Read also - Visit to the Toirano Ethnographic Museum
In short, we will take you to the underground caves of Toirano, back in time for thousands of years, to discover places so surprising that they seem fantastic, through tunnels and galleries full of concretions of the most unusual shapes. And all just a few kilometres from our farmholidays in Diano Marina!
With more than 100,000 visitors a year, the Toirano caves are one of the most popular sites for tourists visiting Western Liguria. There are fifty natural caves within a complex of grey dolomitic limestone, which have been open to the public since the 1950s and are managed directly by the municipality of Toirano.
Thanks to their natural conformation, these caves have been an excellent refuge for bears during the winter season. This is demonstrated by the numerous bones, as well as footprints and scratches on the stone, which can be traced back to these animals. More recent are the remains of Homo heidelbergensis (300,000 years ago), Neanderthal (80,000 to 40,000 years ago), and Sapiens (around 12,000 years ago). The latter human species probably used the caves for magical-ritual purposes, as would be evidenced by footprints, fingerprints and charcoal traces on the walls.
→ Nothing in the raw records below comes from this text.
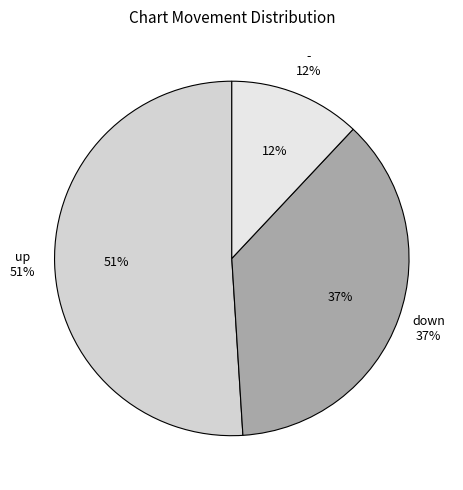

Approximately how many times larger is the value at - compared to up?

0.2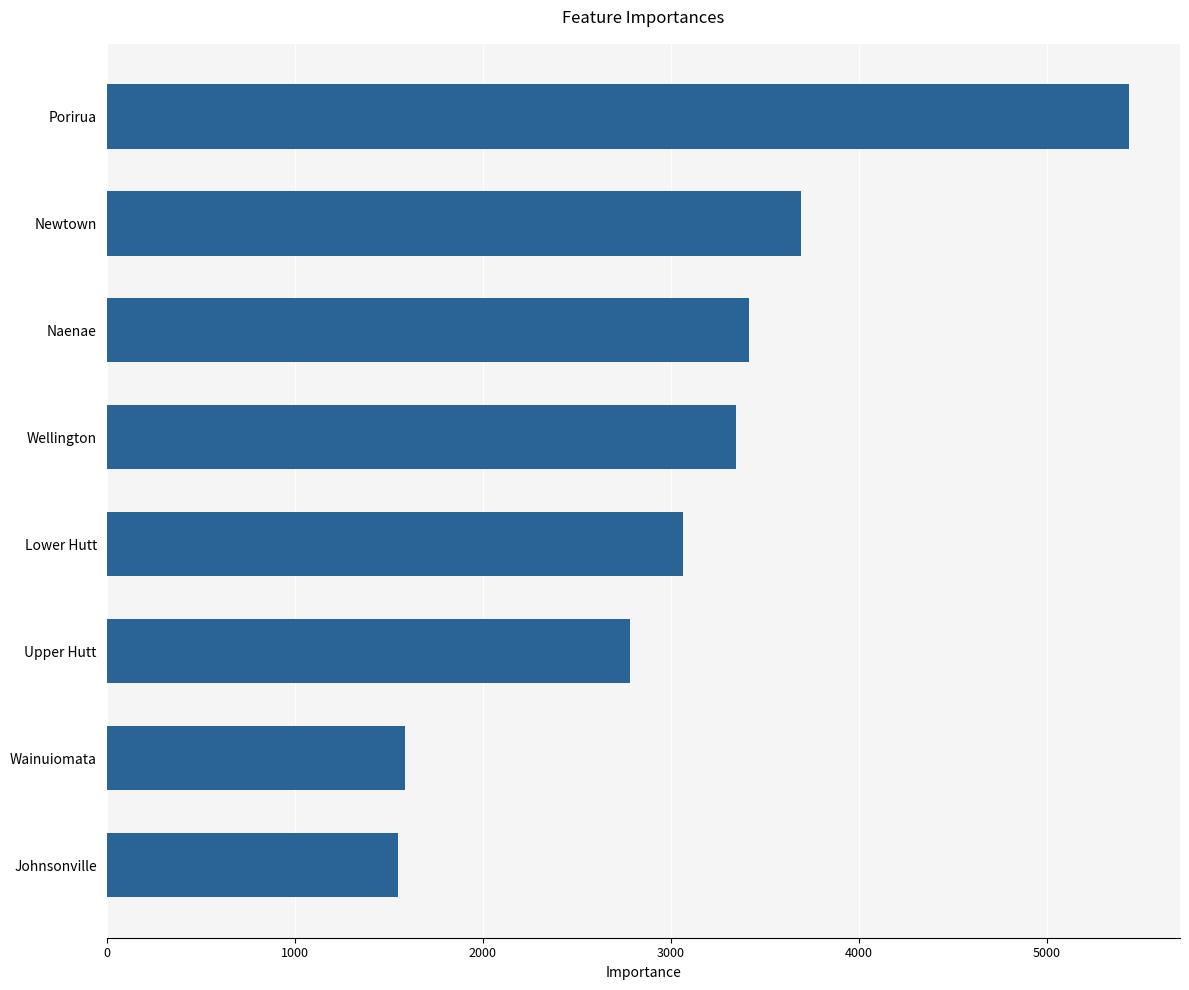

What is the minimum value shown in the chart?

1548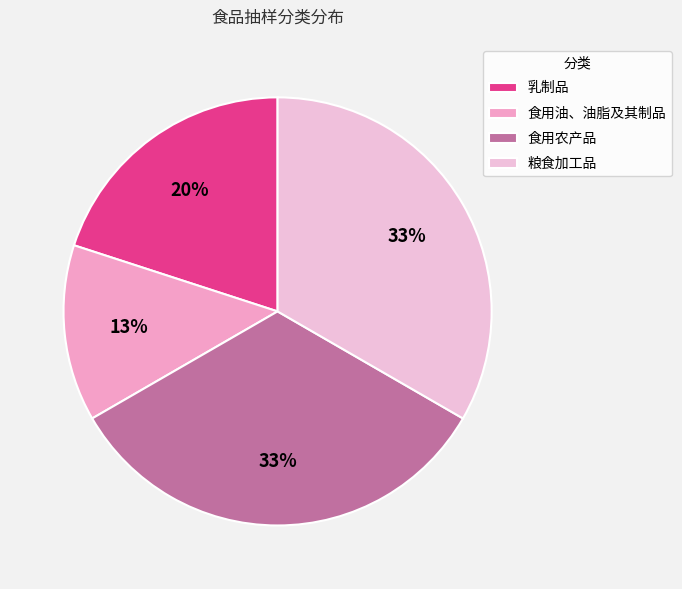

What percentage is the 乳制品 slice, to the nearest percent?

20%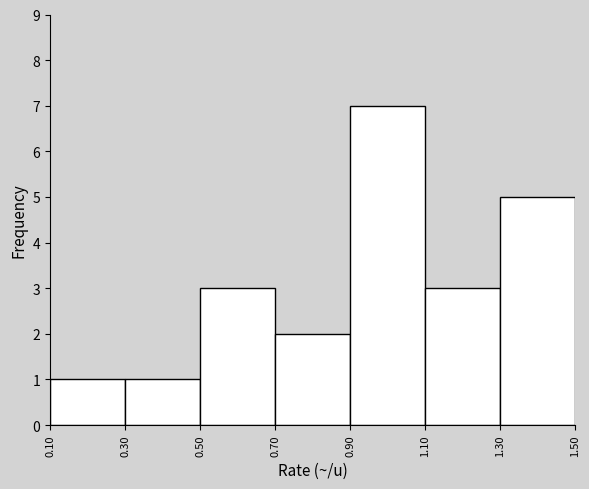

Over which range of the x-axis is the bar tallest?

0.90 to 1.10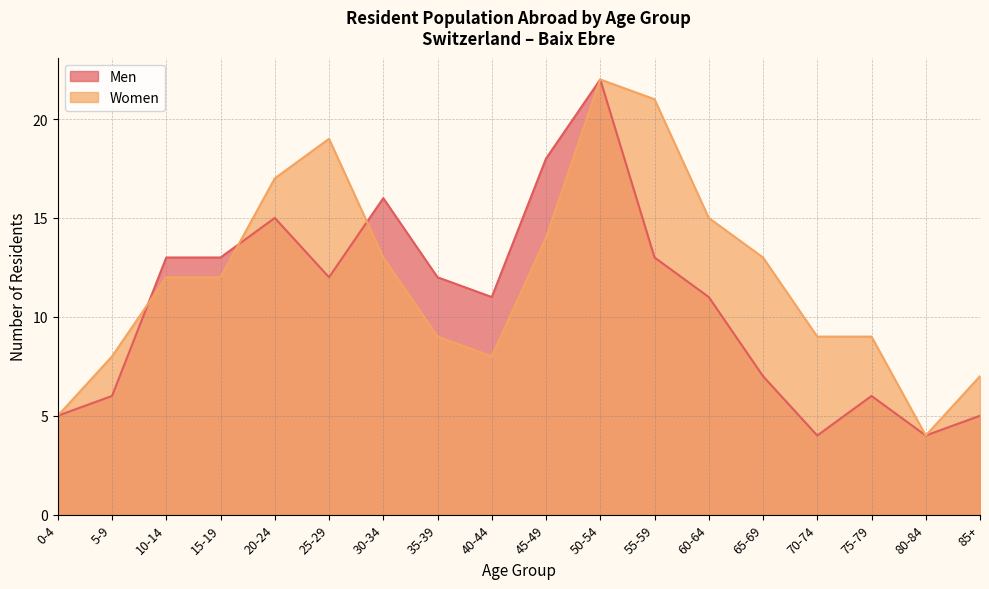

What position from the left is 75-79?

16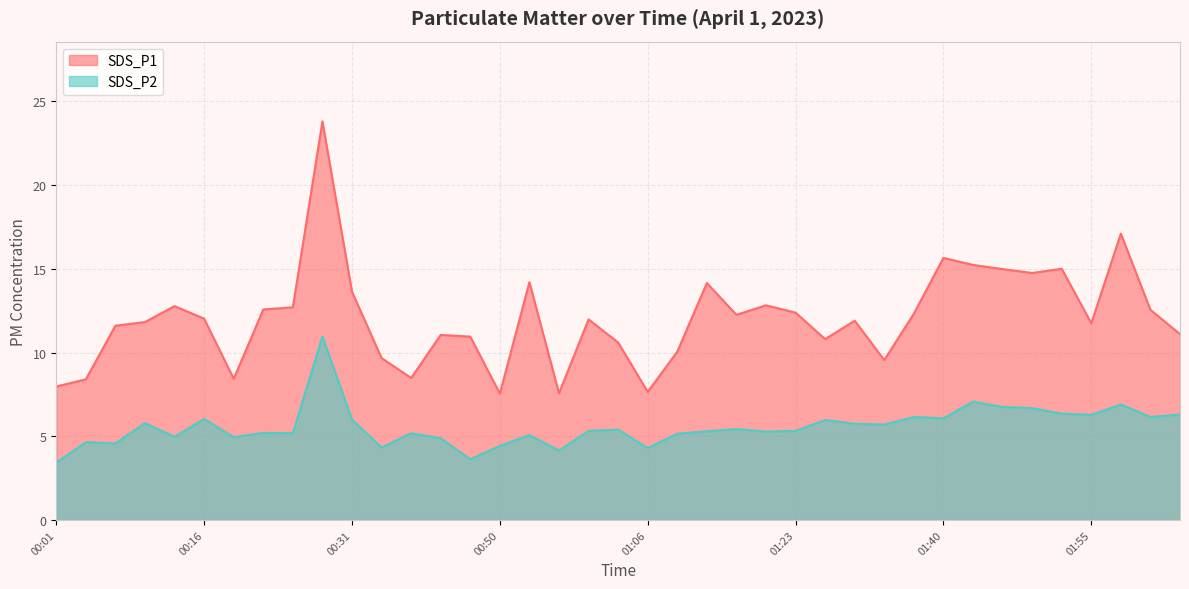

At which category is the sum across all series the highest?

9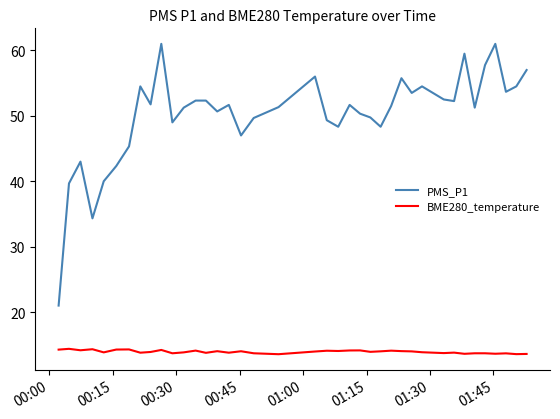

Which series has the widest spread of values?

PMS_P1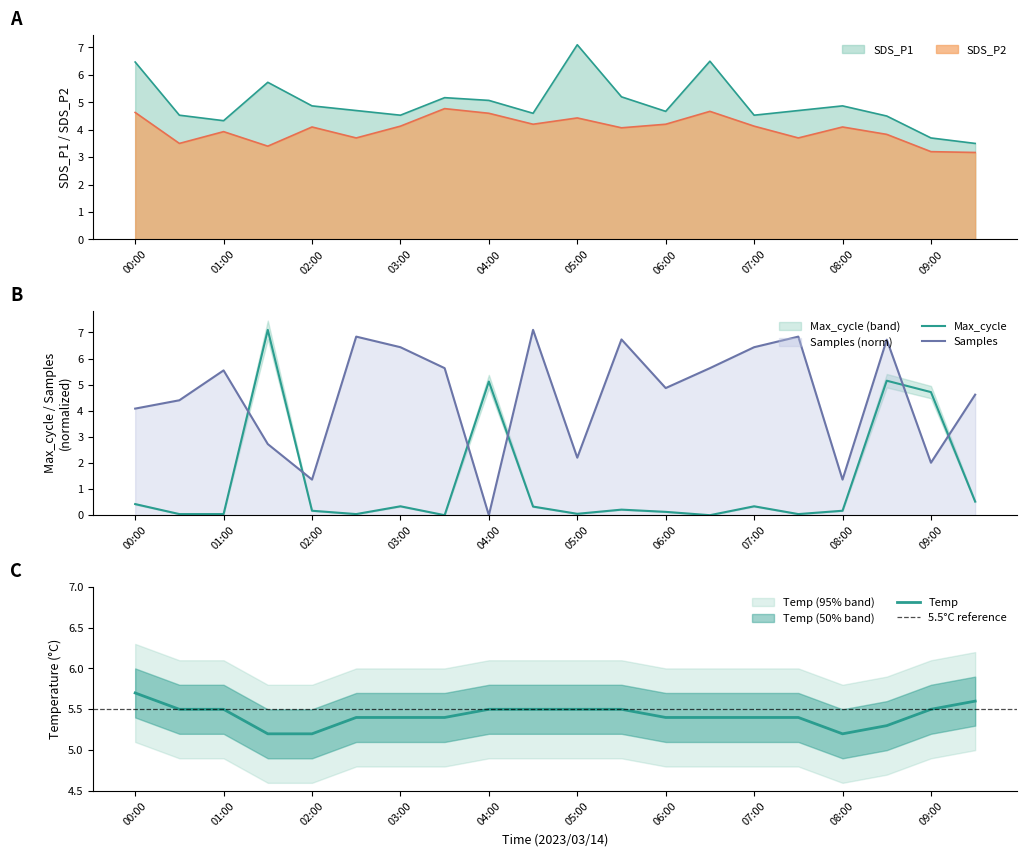

Which series ends up on top after the final intersection of Max_cycle and SDS_P1?

SDS_P1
We visited the caves of Toirano with a guide of the site who led us through the various rooms, illustrating the peculiarities of the stalagmites and stalactites present, with anecdotes and scientific explanations accessible to young and old. The ticket costs €15, but there is a €2 discount if you visit the Ethnographic Museum first.
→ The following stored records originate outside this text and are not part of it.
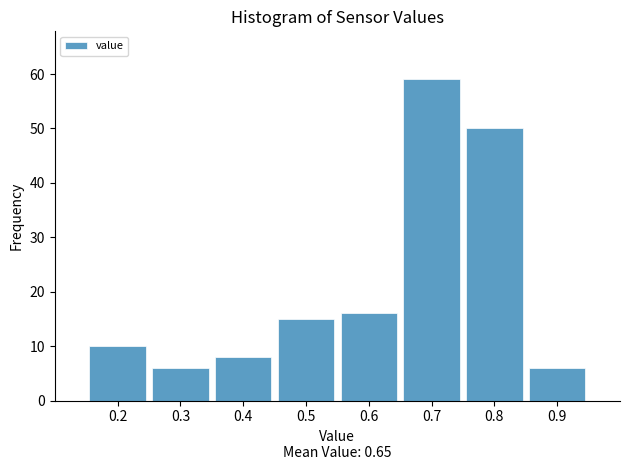

Reading left to right, list every bar in this chart as the range it spans on the x-axis followed by its height. The values are not printed on the chart, so give them approximately, as read against the axis.

0.15 to 0.25: 10
0.25 to 0.35: 6
0.35 to 0.45: 8
0.45 to 0.55: 15
0.55 to 0.65: 16
0.65 to 0.75: 59
0.75 to 0.85: 50
0.85 to 0.95: 6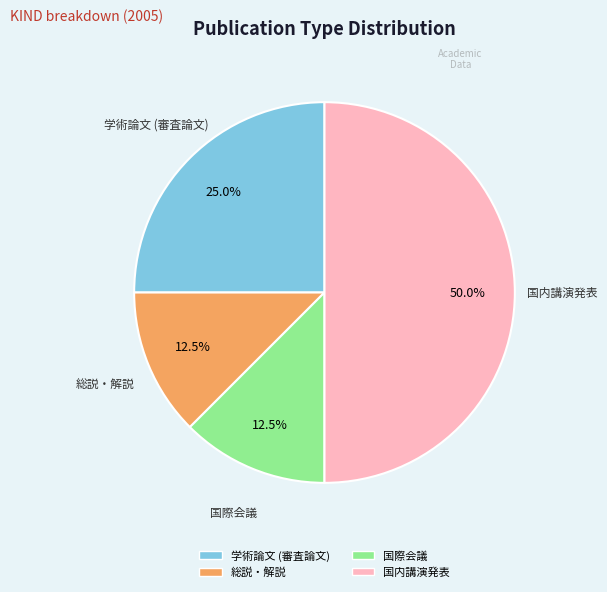

What is the largest slice in the pie chart?

国内講演発表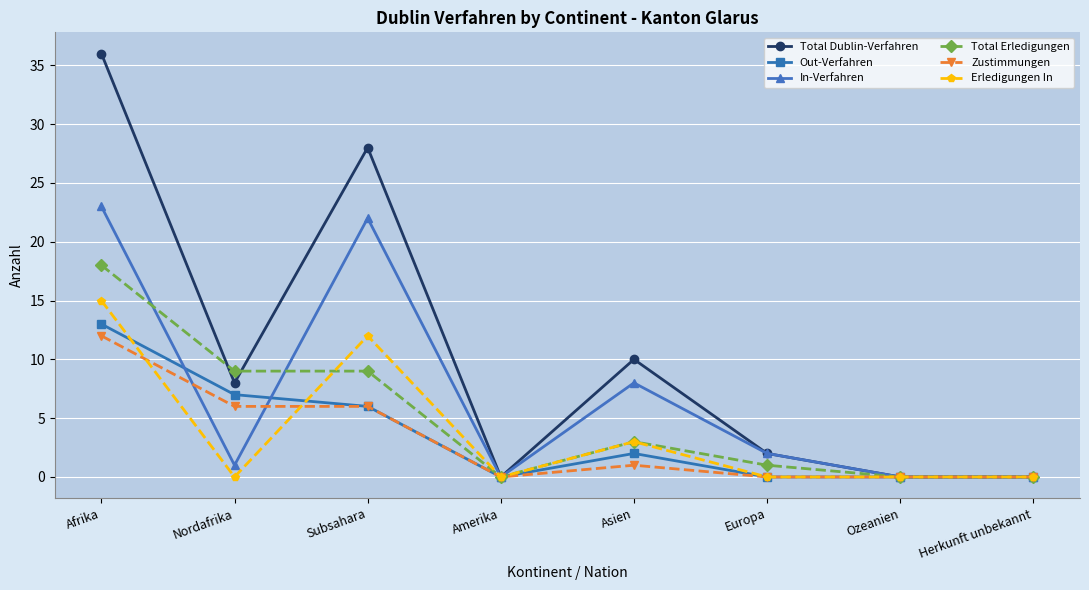

Reading right to left, list all the values displayed in this chart.

Total Dublin-Verfahren: 0	0	2	10	0	28	8	36
Out-Verfahren: 0	0	0	2	0	6	7	13
In-Verfahren: 0	0	2	8	0	22	1	23
Total Erledigungen: 0	0	1	3	0	9	9	18
Zustimmungen: 0	0	0	1	0	6	6	12
Erledigungen In: 0	0	0	3	0	12	0	15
Also known as the witch's cave ("basura" means witch in Ligurian dialect), it was the first cave to be investigated by Canon Nicolò Morelli and certainly the most fascinating. This is because it consists of numerous internal rooms and corridors full of marvellous natural concretions in which to lose oneself guessing at possible analogies with reality.
The route winds along a corridor in which it is possible to identify prehistoric footprints belonging to the first human species, while further on one can observe the remains of cave bears. Further down the corridor, in the so-called 'hall of mysteries', are the footprints mentioned earlier, linked to the cult of our primitive ancestors. Around 1960 the last part of the cave of Bàsura was discovered, known as the cavern of Cybele, an enormous alabaster flow with very rare mamelon concretions.
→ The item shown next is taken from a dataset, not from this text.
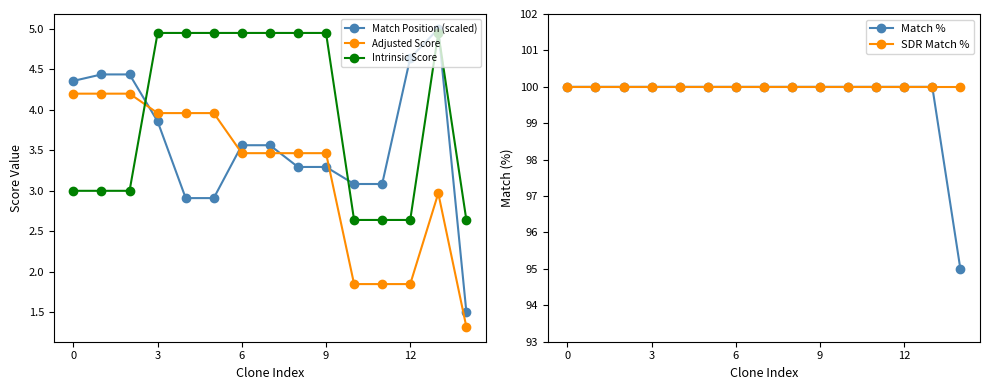

True or false: Adjusted Score has more than 0 interior local peaks.

True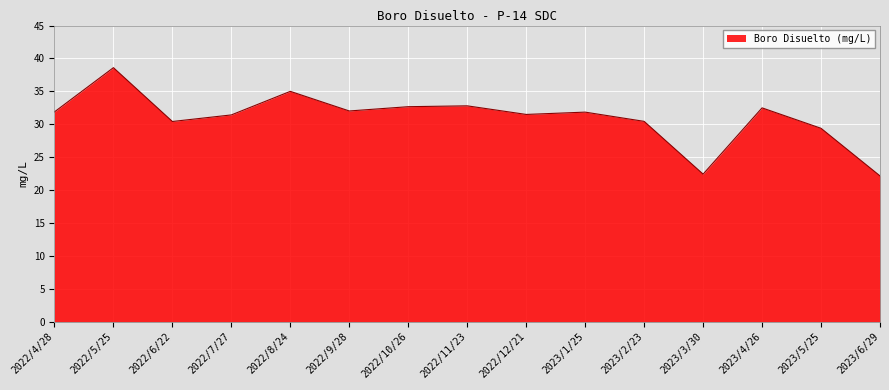

Does the chart display data point markers on the line(s)?

No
In this video we can see a part of the guided tour inside the Bàsura cave, precisely in the room called "L'antro di Cibele". The guide explains the curious "mamelon" shape of the stalactites, which are unique in Europe, and the reasons for their origin.
Through a tunnel of about 120 metres it is possible to reach St Lucia's cave, divided into a lower part, discovered and excavated in the 1960s, and an upper part, known since the Middle Ages and in which a sanctuary has been created.
In the depths of the lower cave there is access to a series of inner rooms:
These are surprising places, full of curious formations of aragonite crystals on the walls, which take on the appearance of flowers. The last room, known as the "capitals" room, is particularly interesting because it is linked to a series of initiatives, such as concerts (thanks to its acoustics) and wine tastings, the latter offered by the Durin winery of Ortovero (Albenga).
In the upper cave, on the other hand, there are still numerous human traces, footprints and objects that testify to the presence of settlements that can be traced back to Homo heidelbergensis and Neanderthal.
Finally, we must mention the Cave of Columbus, which is part of the same limestone massif as the Cave of Bàsura. Consisting of a gallery of about 50 metres, it connects to a vast environment and, although not open to the public, is of considerable importance due to the presence of numerous human remains, from the Lower Palaeolithic to the Neolithic.
The caves of Toirano are a living place full of mysteries waiting to be investigated. Despite the great strides made since the first studies by the Darwinist canonist Nicolò Morelli, scholars from all over the world still habitually visit the caves to try to resolve certain uncertainties about the nature of the human settlements inside them.
A naturalistic and prehistoric site of undoubted fascination, just waiting to be discovered!